Matthew Shaver, a San Diego senior mortgage consultant with Finance of America, said the changes in rates have happened so quickly he doubts buyers could keep up.

“Rates changed so quickly that people don’t know,” he said. “They don’t get daily reports. Media will get reports at the end of a week that says rates are at an all-time low. But, two days later they have actually gone up 1 percent.”

Shaver says he is processing 33 loans at the moment but only five are for purchases and the rest are for refinances. He said he didn’t notice any change in purchase applications in the past few weeks as rates changed.

A report released March 26 by LendingTree said San Diego had the eighth largest jump in refinances in the nation out of the 50 largest cities.

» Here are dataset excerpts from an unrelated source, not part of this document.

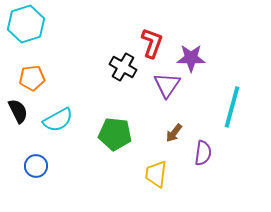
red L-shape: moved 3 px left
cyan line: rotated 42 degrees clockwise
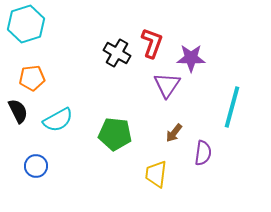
black cross: moved 6 px left, 14 px up
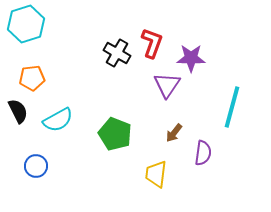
green pentagon: rotated 16 degrees clockwise
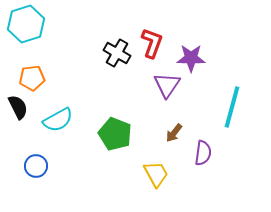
black semicircle: moved 4 px up
yellow trapezoid: rotated 144 degrees clockwise
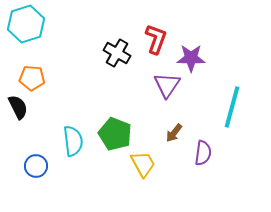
red L-shape: moved 4 px right, 4 px up
orange pentagon: rotated 10 degrees clockwise
cyan semicircle: moved 15 px right, 21 px down; rotated 68 degrees counterclockwise
yellow trapezoid: moved 13 px left, 10 px up
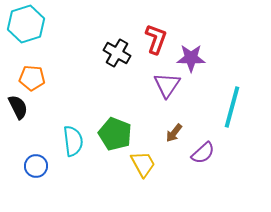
purple semicircle: rotated 40 degrees clockwise
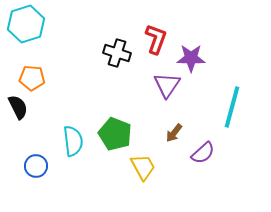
black cross: rotated 12 degrees counterclockwise
yellow trapezoid: moved 3 px down
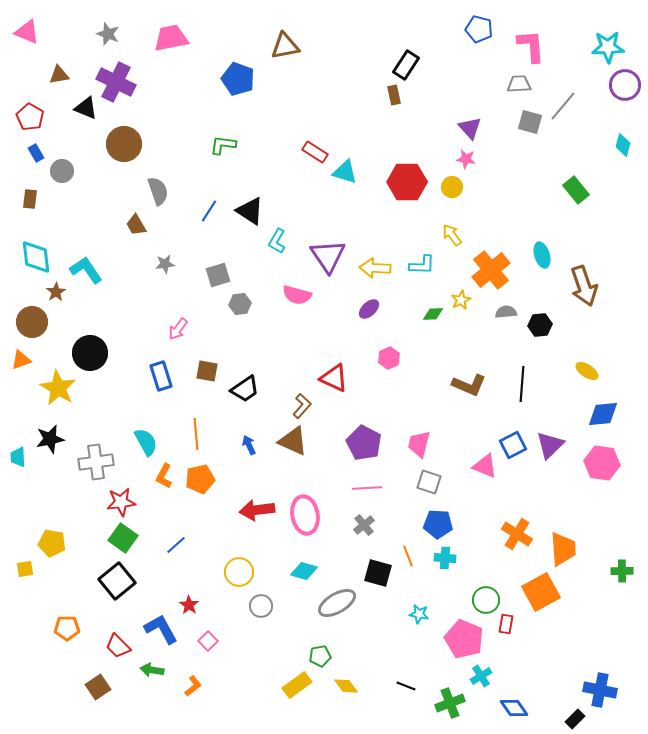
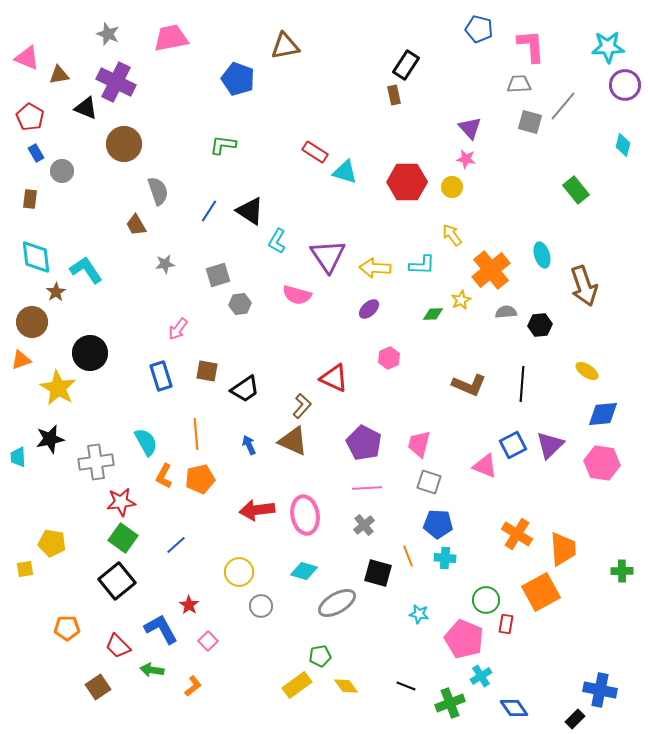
pink triangle at (27, 32): moved 26 px down
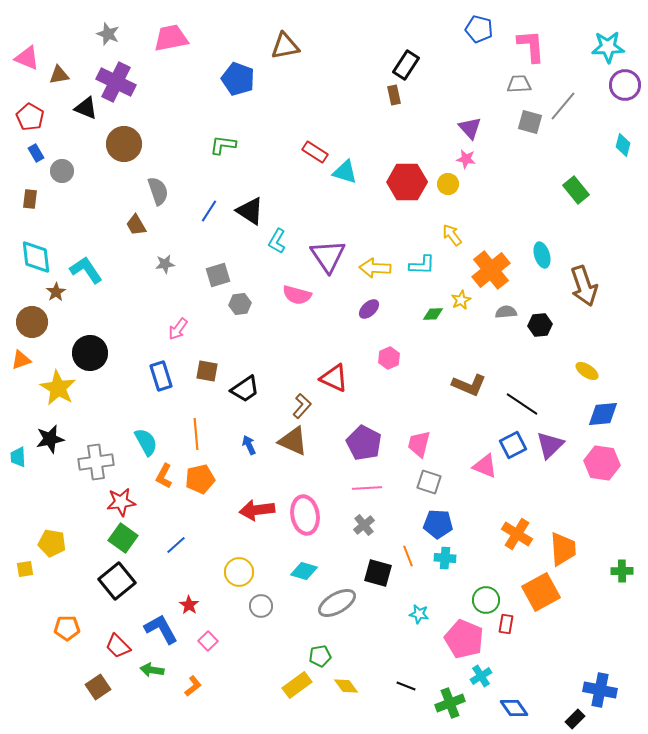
yellow circle at (452, 187): moved 4 px left, 3 px up
black line at (522, 384): moved 20 px down; rotated 60 degrees counterclockwise
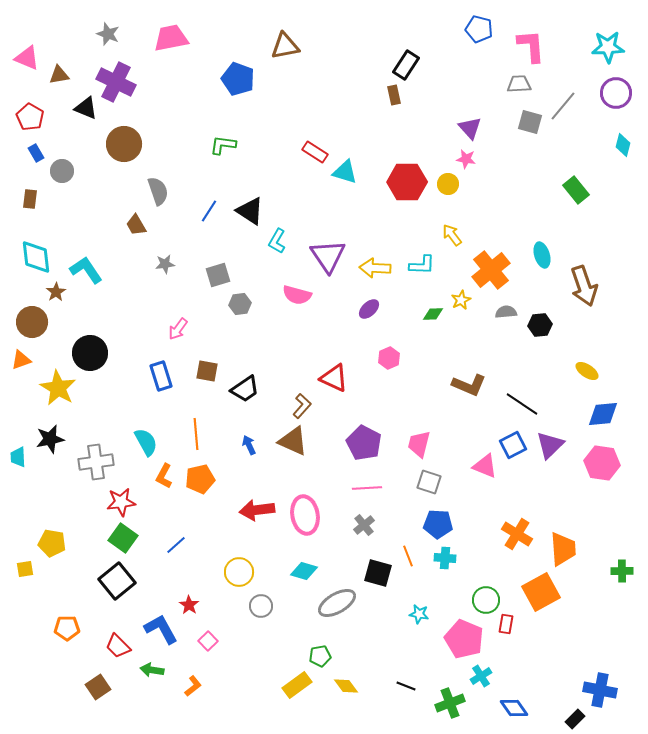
purple circle at (625, 85): moved 9 px left, 8 px down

The San Diego metropolitan area saw a 360 percent annual increase in refinance applications in the week ending March 5.

The Federal Reserve has said it plans to buy unlimited amounts of mortgage bonds, which is expected to calm some investor fears.

Mark Goldman, a San Diego real estate analyst and loan officer with C2 Financial Group, said closing a loan can be stressful for a lender in today’s environment.

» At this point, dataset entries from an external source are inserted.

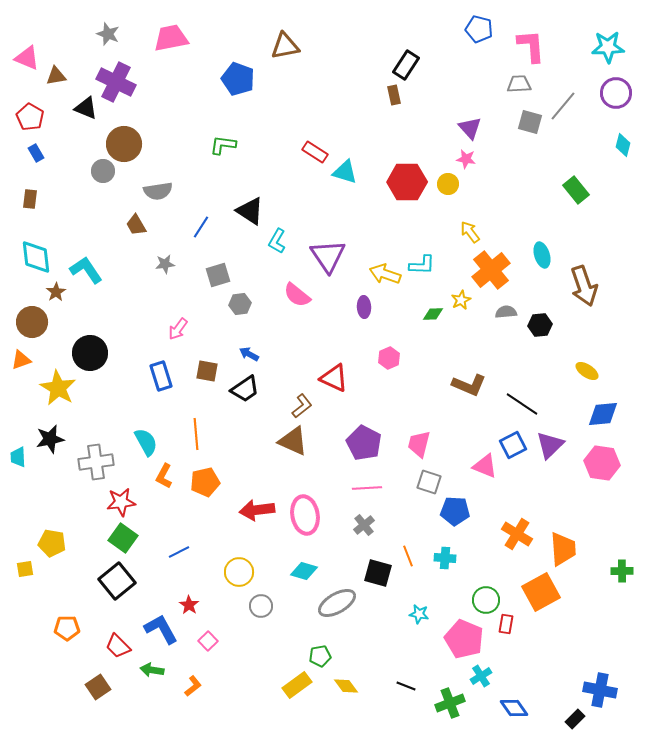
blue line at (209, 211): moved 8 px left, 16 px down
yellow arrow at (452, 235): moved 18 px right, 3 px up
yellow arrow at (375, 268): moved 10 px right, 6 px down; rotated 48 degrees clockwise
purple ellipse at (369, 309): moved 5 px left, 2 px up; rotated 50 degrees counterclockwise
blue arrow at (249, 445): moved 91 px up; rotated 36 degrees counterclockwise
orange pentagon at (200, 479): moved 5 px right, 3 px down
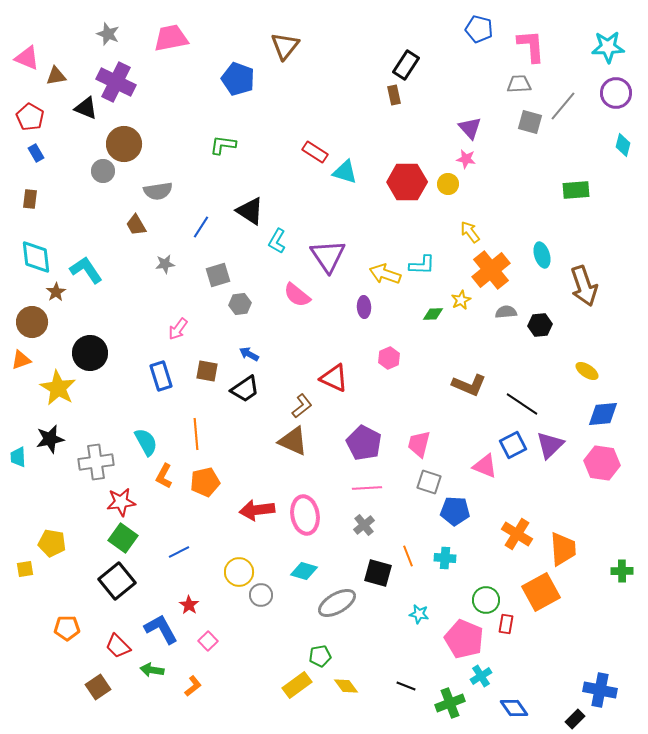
brown triangle at (285, 46): rotated 40 degrees counterclockwise
green rectangle at (576, 190): rotated 56 degrees counterclockwise
gray circle at (261, 606): moved 11 px up
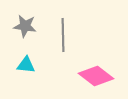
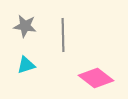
cyan triangle: rotated 24 degrees counterclockwise
pink diamond: moved 2 px down
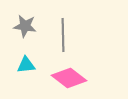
cyan triangle: rotated 12 degrees clockwise
pink diamond: moved 27 px left
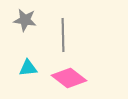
gray star: moved 6 px up
cyan triangle: moved 2 px right, 3 px down
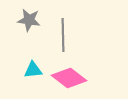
gray star: moved 4 px right
cyan triangle: moved 5 px right, 2 px down
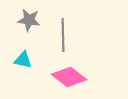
cyan triangle: moved 10 px left, 10 px up; rotated 18 degrees clockwise
pink diamond: moved 1 px up
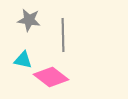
pink diamond: moved 18 px left
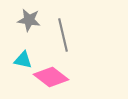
gray line: rotated 12 degrees counterclockwise
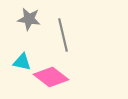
gray star: moved 1 px up
cyan triangle: moved 1 px left, 2 px down
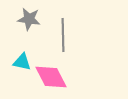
gray line: rotated 12 degrees clockwise
pink diamond: rotated 24 degrees clockwise
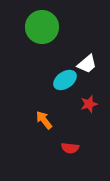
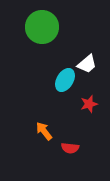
cyan ellipse: rotated 25 degrees counterclockwise
orange arrow: moved 11 px down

He said lenders must verify employment, but if the person is laid off after locking in a new loan, it gets canceled. Also, he said a lot of times a borrower can be counting on rental income but that can go away quickly with possible tenants losing work.

Goldman said another concern is that mortgage servicers, companies that collect monthly mortgage payments, still have to pay investors even if borrowers are granted forbearance on loans. The Mortgage Bankers Association has written a letter, according to CNBC, to the Federal Reserve chairman requesting relief for servicers who could go bankrupt if too many Americans aren’t making payments.